(Extracted records)
+++

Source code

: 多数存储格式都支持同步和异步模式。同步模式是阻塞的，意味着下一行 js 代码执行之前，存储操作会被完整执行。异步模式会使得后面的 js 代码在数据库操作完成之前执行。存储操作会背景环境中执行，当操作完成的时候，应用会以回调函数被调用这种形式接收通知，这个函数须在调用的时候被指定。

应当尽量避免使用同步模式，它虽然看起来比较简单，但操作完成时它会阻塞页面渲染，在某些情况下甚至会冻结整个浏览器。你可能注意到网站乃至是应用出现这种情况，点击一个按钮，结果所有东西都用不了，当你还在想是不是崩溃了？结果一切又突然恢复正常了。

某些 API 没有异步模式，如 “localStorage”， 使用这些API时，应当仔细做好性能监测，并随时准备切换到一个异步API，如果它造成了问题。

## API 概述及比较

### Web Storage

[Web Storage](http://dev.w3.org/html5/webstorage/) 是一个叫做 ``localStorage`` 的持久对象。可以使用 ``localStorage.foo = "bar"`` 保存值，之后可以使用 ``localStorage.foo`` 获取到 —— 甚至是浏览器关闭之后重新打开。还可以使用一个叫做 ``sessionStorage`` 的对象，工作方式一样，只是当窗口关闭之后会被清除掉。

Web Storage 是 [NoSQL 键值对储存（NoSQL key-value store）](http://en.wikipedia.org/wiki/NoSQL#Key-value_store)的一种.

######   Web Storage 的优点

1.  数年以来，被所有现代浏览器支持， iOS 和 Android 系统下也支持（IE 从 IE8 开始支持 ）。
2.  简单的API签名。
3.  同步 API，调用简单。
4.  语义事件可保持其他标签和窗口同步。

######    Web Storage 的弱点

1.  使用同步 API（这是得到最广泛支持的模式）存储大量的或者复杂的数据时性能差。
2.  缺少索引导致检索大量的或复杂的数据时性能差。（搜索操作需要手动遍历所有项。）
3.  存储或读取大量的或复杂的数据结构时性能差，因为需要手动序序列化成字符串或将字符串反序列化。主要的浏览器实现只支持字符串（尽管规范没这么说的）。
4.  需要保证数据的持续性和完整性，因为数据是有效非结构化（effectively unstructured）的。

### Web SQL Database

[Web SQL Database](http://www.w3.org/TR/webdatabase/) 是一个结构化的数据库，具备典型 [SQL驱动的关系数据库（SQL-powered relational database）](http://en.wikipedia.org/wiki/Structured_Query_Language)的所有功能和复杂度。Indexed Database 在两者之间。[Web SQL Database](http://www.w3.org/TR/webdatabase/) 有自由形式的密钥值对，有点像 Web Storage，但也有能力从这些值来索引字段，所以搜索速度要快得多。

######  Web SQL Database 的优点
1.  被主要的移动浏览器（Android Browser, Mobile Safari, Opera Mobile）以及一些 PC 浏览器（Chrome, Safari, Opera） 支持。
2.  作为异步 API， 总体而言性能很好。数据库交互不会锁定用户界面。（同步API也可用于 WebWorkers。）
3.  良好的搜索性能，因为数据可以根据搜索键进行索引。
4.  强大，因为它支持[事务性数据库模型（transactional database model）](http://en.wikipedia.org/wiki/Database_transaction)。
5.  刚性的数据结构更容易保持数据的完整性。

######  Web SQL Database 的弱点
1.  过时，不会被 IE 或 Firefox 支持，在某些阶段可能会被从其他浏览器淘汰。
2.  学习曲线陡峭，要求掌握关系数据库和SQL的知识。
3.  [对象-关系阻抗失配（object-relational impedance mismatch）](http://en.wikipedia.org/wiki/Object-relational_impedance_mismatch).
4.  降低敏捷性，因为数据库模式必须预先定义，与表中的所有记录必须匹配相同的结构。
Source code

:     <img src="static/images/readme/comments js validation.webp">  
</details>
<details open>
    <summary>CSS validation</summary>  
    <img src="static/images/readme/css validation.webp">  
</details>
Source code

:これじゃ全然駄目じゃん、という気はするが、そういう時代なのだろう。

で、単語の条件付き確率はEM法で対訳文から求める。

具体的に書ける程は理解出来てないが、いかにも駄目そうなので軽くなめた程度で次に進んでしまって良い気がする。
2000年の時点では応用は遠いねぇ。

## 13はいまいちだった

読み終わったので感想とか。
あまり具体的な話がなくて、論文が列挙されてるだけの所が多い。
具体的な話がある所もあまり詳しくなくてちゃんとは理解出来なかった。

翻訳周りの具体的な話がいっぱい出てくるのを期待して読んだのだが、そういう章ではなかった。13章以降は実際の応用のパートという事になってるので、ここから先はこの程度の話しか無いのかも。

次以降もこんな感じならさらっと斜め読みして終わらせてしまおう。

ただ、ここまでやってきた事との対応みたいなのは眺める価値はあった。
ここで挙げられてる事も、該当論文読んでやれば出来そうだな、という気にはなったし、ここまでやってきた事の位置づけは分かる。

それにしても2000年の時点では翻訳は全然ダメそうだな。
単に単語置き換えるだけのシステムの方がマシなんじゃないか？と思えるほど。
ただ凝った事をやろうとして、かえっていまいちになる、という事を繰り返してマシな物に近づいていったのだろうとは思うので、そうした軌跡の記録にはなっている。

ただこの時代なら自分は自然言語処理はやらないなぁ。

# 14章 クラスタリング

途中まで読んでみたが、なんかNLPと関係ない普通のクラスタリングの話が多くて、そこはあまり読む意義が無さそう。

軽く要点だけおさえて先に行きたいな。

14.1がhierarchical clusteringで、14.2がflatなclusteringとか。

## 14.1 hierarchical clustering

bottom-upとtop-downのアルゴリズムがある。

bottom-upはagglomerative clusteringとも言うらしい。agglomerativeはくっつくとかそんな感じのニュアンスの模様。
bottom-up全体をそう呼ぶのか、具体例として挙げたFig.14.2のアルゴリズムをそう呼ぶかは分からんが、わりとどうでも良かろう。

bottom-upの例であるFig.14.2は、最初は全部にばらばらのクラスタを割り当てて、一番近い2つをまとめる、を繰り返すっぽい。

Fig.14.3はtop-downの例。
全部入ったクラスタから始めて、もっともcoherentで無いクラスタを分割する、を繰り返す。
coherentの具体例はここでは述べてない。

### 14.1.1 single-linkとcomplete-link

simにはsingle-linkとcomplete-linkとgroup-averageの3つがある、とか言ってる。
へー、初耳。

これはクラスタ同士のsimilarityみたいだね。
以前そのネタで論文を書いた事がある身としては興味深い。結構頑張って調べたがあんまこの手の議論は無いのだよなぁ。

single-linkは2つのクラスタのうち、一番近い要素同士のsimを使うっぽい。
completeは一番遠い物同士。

+++

● Work to complete:
Edit the items above by replacing each occurrence of "Web Storage" with "Web 存储", leaving all other text unchanged.

● Response:
Source code

: 多数存储格式都支持同步和异步模式。同步模式是阻塞的，意味着下一行 js 代码执行之前，存储操作会被完整执行。异步模式会使得后面的 js 代码在数据库操作完成之前执行。存储操作会背景环境中执行，当操作完成的时候，应用会以回调函数被调用这种形式接收通知，这个函数须在调用的时候被指定。

应当尽量避免使用同步模式，它虽然看起来比较简单，但操作完成时它会阻塞页面渲染，在某些情况下甚至会冻结整个浏览器。你可能注意到网站乃至是应用出现这种情况，点击一个按钮，结果所有东西都用不了，当你还在想是不是崩溃了？结果一切又突然恢复正常了。

某些 API 没有异步模式，如 “localStorage”， 使用这些API时，应当仔细做好性能监测，并随时准备切换到一个异步API，如果它造成了问题。

## API 概述及比较

### Web 存储

[Web 存储](http://dev.w3.org/html5/webstorage/) 是一个叫做 ``localStorage`` 的持久对象。可以使用 ``localStorage.foo = "bar"`` 保存值，之后可以使用 ``localStorage.foo`` 获取到 —— 甚至是浏览器关闭之后重新打开。还可以使用一个叫做 ``sessionStorage`` 的对象，工作方式一样，只是当窗口关闭之后会被清除掉。

Web 存储 是 [NoSQL 键值对储存（NoSQL key-value store）](http://en.wikipedia.org/wiki/NoSQL#Key-value_store)的一种.

######   Web 存储 的优点

1.  数年以来，被所有现代浏览器支持， iOS 和 Android 系统下也支持（IE 从 IE8 开始支持 ）。
2.  简单的API签名。
3.  同步 API，调用简单。
4.  语义事件可保持其他标签和窗口同步。

######    Web 存储 的弱点

1.  使用同步 API（这是得到最广泛支持的模式）存储大量的或者复杂的数据时性能差。
2.  缺少索引导致检索大量的或复杂的数据时性能差。（搜索操作需要手动遍历所有项。）
3.  存储或读取大量的或复杂的数据结构时性能差，因为需要手动序序列化成字符串或将字符串反序列化。主要的浏览器实现只支持字符串（尽管规范没这么说的）。
4.  需要保证数据的持续性和完整性，因为数据是有效非结构化（effectively unstructured）的。

### Web SQL Database

[Web SQL Database](http://www.w3.org/TR/webdatabase/) 是一个结构化的数据库，具备典型 [SQL驱动的关系数据库（SQL-powered relational database）](http://en.wikipedia.org/wiki/Structured_Query_Language)的所有功能和复杂度。Indexed Database 在两者之间。[Web SQL Database](http://www.w3.org/TR/webdatabase/) 有自由形式的密钥值对，有点像 Web 存储，但也有能力从这些值来索引字段，所以搜索速度要快得多。

######  Web SQL Database 的优点
1.  被主要的移动浏览器（Android Browser, Mobile Safari, Opera Mobile）以及一些 PC 浏览器（Chrome, Safari, Opera） 支持。
2.  作为异步 API， 总体而言性能很好。数据库交互不会锁定用户界面。（同步API也可用于 WebWorkers。）
3.  良好的搜索性能，因为数据可以根据搜索键进行索引。
4.  强大，因为它支持[事务性数据库模型（transactional database model）](http://en.wikipedia.org/wiki/Database_transaction)。
5.  刚性的数据结构更容易保持数据的完整性。

######  Web SQL Database 的弱点
1.  过时，不会被 IE 或 Firefox 支持，在某些阶段可能会被从其他浏览器淘汰。
2.  学习曲线陡峭，要求掌握关系数据库和SQL的知识。
3.  [对象-关系阻抗失配（object-relational impedance mismatch）](http://en.wikipedia.org/wiki/Object-relational_impedance_mismatch).
4.  降低敏捷性，因为数据库模式必须预先定义，与表中的所有记录必须匹配相同的结构。
Source code

:     <img src="static/images/readme/comments js validation.webp">  
</details>
<details open>
    <summary>CSS validation</summary>  
    <img src="static/images/readme/css validation.webp">  
</details>
Source code

:これじゃ全然駄目じゃん、という気はするが、そういう時代なのだろう。

で、単語の条件付き確率はEM法で対訳文から求める。

具体的に書ける程は理解出来てないが、いかにも駄目そうなので軽くなめた程度で次に進んでしまって良い気がする。
2000年の時点では応用は遠いねぇ。

## 13はいまいちだった

読み終わったので感想とか。
あまり具体的な話がなくて、論文が列挙されてるだけの所が多い。
具体的な話がある所もあまり詳しくなくてちゃんとは理解出来なかった。

翻訳周りの具体的な話がいっぱい出てくるのを期待して読んだのだが、そういう章ではなかった。13章以降は実際の応用のパートという事になってるので、ここから先はこの程度の話しか無いのかも。

次以降もこんな感じならさらっと斜め読みして終わらせてしまおう。

ただ、ここまでやってきた事との対応みたいなのは眺める価値はあった。
ここで挙げられてる事も、該当論文読んでやれば出来そうだな、という気にはなったし、ここまでやってきた事の位置づけは分かる。

それにしても2000年の時点では翻訳は全然ダメそうだな。
単に単語置き換えるだけのシステムの方がマシなんじゃないか？と思えるほど。
ただ凝った事をやろうとして、かえっていまいちになる、という事を繰り返してマシな物に近づいていったのだろうとは思うので、そうした軌跡の記録にはなっている。

ただこの時代なら自分は自然言語処理はやらないなぁ。

# 14章 クラスタリング

途中まで読んでみたが、なんかNLPと関係ない普通のクラスタリングの話が多くて、そこはあまり読む意義が無さそう。

軽く要点だけおさえて先に行きたいな。

14.1がhierarchical clusteringで、14.2がflatなclusteringとか。

## 14.1 hierarchical clustering

bottom-upとtop-downのアルゴリズムがある。

bottom-upはagglomerative clusteringとも言うらしい。agglomerativeはくっつくとかそんな感じのニュアンスの模様。
bottom-up全体をそう呼ぶのか、具体例として挙げたFig.14.2のアルゴリズムをそう呼ぶかは分からんが、わりとどうでも良かろう。

bottom-upの例であるFig.14.2は、最初は全部にばらばらのクラスタを割り当てて、一番近い2つをまとめる、を繰り返すっぽい。

Fig.14.3はtop-downの例。
全部入ったクラスタから始めて、もっともcoherentで無いクラスタを分割する、を繰り返す。
coherentの具体例はここでは述べてない。

### 14.1.1 single-linkとcomplete-link

simにはsingle-linkとcomplete-linkとgroup-averageの3つがある、とか言ってる。
へー、初耳。

これはクラスタ同士のsimilarityみたいだね。
以前そのネタで論文を書いた事がある身としては興味深い。結構頑張って調べたがあんまこの手の議論は無いのだよなぁ。

single-linkは2つのクラスタのうち、一番近い要素同士のsimを使うっぽい。
completeは一番遠い物同士。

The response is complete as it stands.